The limiting factor in cellular network is spectrum. The advent of cellular and digital technologies discussed later enabled a fixed amount of spectrum to be used more efficiently by many more users. This is called spectral efficiency, the capability of using the same spectrum for more subscribers.
Spectrum for Higher Speed 3G Services
The World Radiocommunication Conference (WRC) 2000 of the International Telecommunications Union identified three bands of spectrum on which third generation cellular (3G) service should operate. (3G service for advanced voice and data services is reviewed later.) However, available spectrum is scarce in the United States and most of the spectrum in these bands is already occupied by other services:
1710 to 1885 MHz— 1850 to 1885 MHz is used for personal communications service (PCS), a form of digital cellular. The Department of Defense is the primary user of 1755 to 1850 MHz. The Commerce Department has stated that 45 MHz could be cleared in these ranges at a cost of $2.1 billion.

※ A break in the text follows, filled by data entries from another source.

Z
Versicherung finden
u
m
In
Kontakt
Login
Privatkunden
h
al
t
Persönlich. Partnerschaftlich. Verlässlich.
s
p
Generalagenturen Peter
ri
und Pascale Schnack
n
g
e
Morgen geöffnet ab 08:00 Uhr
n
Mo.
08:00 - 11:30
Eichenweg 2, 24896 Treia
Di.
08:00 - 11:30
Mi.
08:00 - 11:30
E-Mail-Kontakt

2500 to 2690 MHz— Instructional television and Multipoint Multichannel Distribution Service (MMDS) for fixed wireless.
PCS frequencies were auctioned off in 1996 to many companies including NextWave Telecom Inc. and Metro PCS. Both of these companies filed for bankruptcy and to date have not used the spectrum. The FCC repossessed the licenses and held a new auction for the licenses won by NextWave. Companies backed by Verizon, VoiceStream Wireless, Dobson Communications, AT&T Wireless and Cingular submitted the highest bids. However, in June 2001 the courts ruled that the FCC had no right to reclaim the licenses. Moreover, a bankruptcy court refused to allow the government to repossess the Metro PCS licenses. It's not known if the government will appeal these decisions or if NextWave and Metro PCS will sell the licenses to other cellular companies.

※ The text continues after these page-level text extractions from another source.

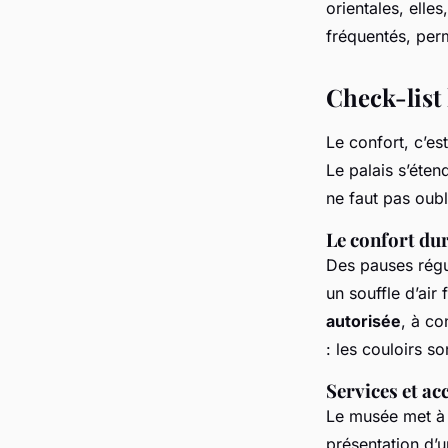
orientales, elle
fréquentés, perm
Check-list 
Le confort, c’es
Le palais s’éten
ne faut pas oubl
Le confort du
Des pauses régul
un souffle d’air 
autorisée
, à co
: les couloirs so
Services et acc
Le musée met à 
présentation d’un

The lack of unassigned, usable spectrum is an enormous problem in the United States. Spectrum in lower frequencies was given out to public service agencies, television, police and radio. As higher frequencies became usable, they were assigned for applications such as fixed wireless and very small aperture terminal (VSAT) satellites without adequate planning. Moreover, free spectrum was given to television broadcasters for digital television. Broadcasters have spectrum they currently use for analog television plus spectrum for digital television. The government is planning to auction, for wireless service, the frequencies used for UHF (ultra high frequencies) channels 11 to 69, which TV broadcasters are scheduled to give up by 2006.
The auctions are scheduled to start with parts of channels 60 to 69 that are not in major markets in 2003. However, cellular providers prefer to wait until and if spectrum in major markets opens up. President Bush has proposed a two-year delay on these auctions, which cover the 700 MHz range.
The ITU has stated that each country is free to select the spectrum to be used for 3G. However, devices for roaming service will be simpler to manufacture if they operate on the same frequencies worldwide. The FCC originally stated that it would identify spectrum for 3G systems by July 2001 and hold an auction by September 30, 2002. In June 2001, it announced that it would not meet the July 2001 date and would continue working on the matter.